Vor der Ostseeinsel Rügen haben Bundeswehr sowie Luft- und Seenotretter einen schwer seekranken Mann von einem Segelboot evakuiert. Der Notfall habe sich bereits am Donnerstagnachmittag rund 37 Kilometer östlich von Rügen ereignet, teilte die Deutsche Gesellschaft zur Rettung Schiffbrüchiger mit.

Vom ersten noch unklaren Notruf über die Ortung des Segelboots, die Rettungsaktion und Evakuierung bis hin zur Versorgung an Land vergingen weniger als vier Stunden.
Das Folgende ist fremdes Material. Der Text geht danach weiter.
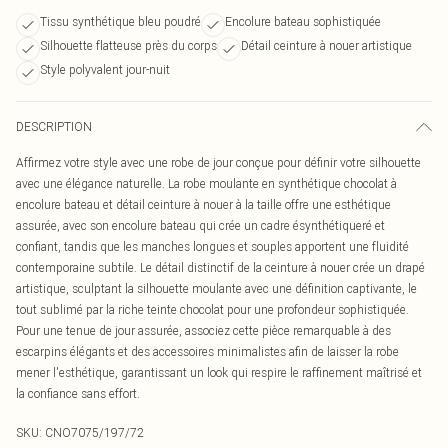
Tissu synthétique bleu poudré
Encolure bateau sophistiquée
Silhouette flatteuse près du corps
Détail ceinture à nouer artistique
Style polyvalent jour-nuit
DESCRIPTION
Affirmez votre style avec une robe de jour conçue pour définir votre silhouette
avec une élégance naturelle. La robe moulante en synthétique chocolat à
encolure bateau et détail ceinture à nouer à la taille offre une esthétique
assurée, avec son encolure bateau qui crée un cadre ésynthétiqueré et
confiant, tandis que les manches longues et souples apportent une fluidité
contemporaine subtile. Le détail distinctif de la ceinture à nouer crée un drapé
artistique, sculptant la silhouette moulante avec une définition captivante, le
tout sublimé par la riche teinte chocolat pour une profondeur sophistiquée.
Pour une tenue de jour assurée, associez cette pièce remarquable à des
escarpins élégants et des accessoires minimalistes afin de laisser la robe
mener l'esthétique, garantissant un look qui respire le raffinement maîtrisé et
la confiance sans effort.
SKU:
CNO7075/197/72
Wegen des frischen Winds und bis zu 2,5 Meter hoher Wellen mussten sich Notarzt und Sanitäterin dabei zunächst vom Hubschrauber auf einen Seenotrettungskreuzer abseilen, ehe sie von dort mit einem Beiboot zum Segelboot gelangten.

Dort stabilisierten sie den Patienten und brachten ihn anschließend nach Sassnitz, wo ein Rettungswagen ihn übernahm. Das Minenjagdboot Bad Bevensen der Bundeswehr schleppte derweil das Segelboot mit dem zweiten Segler an Bord Richtung Rügen.